* _Data extracts_:
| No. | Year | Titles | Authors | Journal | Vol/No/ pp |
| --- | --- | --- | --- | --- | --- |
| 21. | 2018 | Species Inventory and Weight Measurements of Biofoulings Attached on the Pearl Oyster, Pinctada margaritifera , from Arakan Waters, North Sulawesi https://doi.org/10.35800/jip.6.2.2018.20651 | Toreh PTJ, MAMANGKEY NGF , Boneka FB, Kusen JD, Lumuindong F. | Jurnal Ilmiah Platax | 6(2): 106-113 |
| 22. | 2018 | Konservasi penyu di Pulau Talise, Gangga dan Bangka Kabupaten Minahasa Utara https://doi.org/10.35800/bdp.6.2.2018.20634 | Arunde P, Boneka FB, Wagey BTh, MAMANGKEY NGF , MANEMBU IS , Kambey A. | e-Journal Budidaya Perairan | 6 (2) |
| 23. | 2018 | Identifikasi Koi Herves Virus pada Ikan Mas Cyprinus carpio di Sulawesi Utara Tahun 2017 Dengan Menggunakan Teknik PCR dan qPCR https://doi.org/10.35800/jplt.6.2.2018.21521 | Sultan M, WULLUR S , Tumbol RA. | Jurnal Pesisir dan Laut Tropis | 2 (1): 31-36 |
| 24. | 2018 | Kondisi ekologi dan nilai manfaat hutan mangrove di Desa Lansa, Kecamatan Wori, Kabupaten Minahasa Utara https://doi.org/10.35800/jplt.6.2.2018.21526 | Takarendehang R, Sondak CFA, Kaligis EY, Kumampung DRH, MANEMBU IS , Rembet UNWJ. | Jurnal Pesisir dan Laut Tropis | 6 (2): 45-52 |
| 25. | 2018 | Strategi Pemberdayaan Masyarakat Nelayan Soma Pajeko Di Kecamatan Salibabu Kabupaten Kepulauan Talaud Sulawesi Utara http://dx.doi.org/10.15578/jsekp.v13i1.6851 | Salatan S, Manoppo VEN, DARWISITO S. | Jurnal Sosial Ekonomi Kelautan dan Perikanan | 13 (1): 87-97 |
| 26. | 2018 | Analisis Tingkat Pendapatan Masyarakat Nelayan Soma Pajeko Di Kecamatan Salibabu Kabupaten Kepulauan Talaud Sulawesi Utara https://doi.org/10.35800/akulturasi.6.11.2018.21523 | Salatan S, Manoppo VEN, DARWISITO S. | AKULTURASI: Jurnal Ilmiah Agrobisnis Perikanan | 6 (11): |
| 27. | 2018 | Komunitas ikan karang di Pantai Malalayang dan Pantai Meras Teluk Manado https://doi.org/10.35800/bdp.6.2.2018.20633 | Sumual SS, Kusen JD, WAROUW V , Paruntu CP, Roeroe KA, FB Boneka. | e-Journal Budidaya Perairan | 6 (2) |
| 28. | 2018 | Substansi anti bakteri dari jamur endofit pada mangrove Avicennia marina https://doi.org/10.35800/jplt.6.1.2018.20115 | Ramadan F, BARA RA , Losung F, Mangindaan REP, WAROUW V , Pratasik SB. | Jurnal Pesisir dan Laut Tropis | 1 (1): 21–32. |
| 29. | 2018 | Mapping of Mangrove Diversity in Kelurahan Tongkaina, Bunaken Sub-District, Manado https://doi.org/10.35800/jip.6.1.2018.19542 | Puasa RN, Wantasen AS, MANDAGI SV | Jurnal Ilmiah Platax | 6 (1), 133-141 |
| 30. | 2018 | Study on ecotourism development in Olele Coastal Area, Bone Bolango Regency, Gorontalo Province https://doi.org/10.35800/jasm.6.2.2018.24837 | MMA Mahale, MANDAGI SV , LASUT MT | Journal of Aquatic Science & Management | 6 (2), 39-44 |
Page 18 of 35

* _What this task involves_:
Find the line with "(2): 45-52 |" in the material above. Reproduce it and each line after it up to and including the line with "(1): 21–32. |".

* _Solution to this exercise_:
| 24. | 2018 | Kondisi ekologi dan nilai manfaat hutan mangrove di Desa Lansa, Kecamatan Wori, Kabupaten Minahasa Utara https://doi.org/10.35800/jplt.6.2.2018.21526 | Takarendehang R, Sondak CFA, Kaligis EY, Kumampung DRH, MANEMBU IS , Rembet UNWJ. | Jurnal Pesisir dan Laut Tropis | 6 (2): 45-52 |
| 25. | 2018 | Strategi Pemberdayaan Masyarakat Nelayan Soma Pajeko Di Kecamatan Salibabu Kabupaten Kepulauan Talaud Sulawesi Utara http://dx.doi.org/10.15578/jsekp.v13i1.6851 | Salatan S, Manoppo VEN, DARWISITO S. | Jurnal Sosial Ekonomi Kelautan dan Perikanan | 13 (1): 87-97 |
| 26. | 2018 | Analisis Tingkat Pendapatan Masyarakat Nelayan Soma Pajeko Di Kecamatan Salibabu Kabupaten Kepulauan Talaud Sulawesi Utara https://doi.org/10.35800/akulturasi.6.11.2018.21523 | Salatan S, Manoppo VEN, DARWISITO S. | AKULTURASI: Jurnal Ilmiah Agrobisnis Perikanan | 6 (11): |
| 27. | 2018 | Komunitas ikan karang di Pantai Malalayang dan Pantai Meras Teluk Manado https://doi.org/10.35800/bdp.6.2.2018.20633 | Sumual SS, Kusen JD, WAROUW V , Paruntu CP, Roeroe KA, FB Boneka. | e-Journal Budidaya Perairan | 6 (2) |
| 28. | 2018 | Substansi anti bakteri dari jamur endofit pada mangrove Avicennia marina https://doi.org/10.35800/jplt.6.1.2018.20115 | Ramadan F, BARA RA , Losung F, Mangindaan REP, WAROUW V , Pratasik SB. | Jurnal Pesisir dan Laut Tropis | 1 (1): 21–32. |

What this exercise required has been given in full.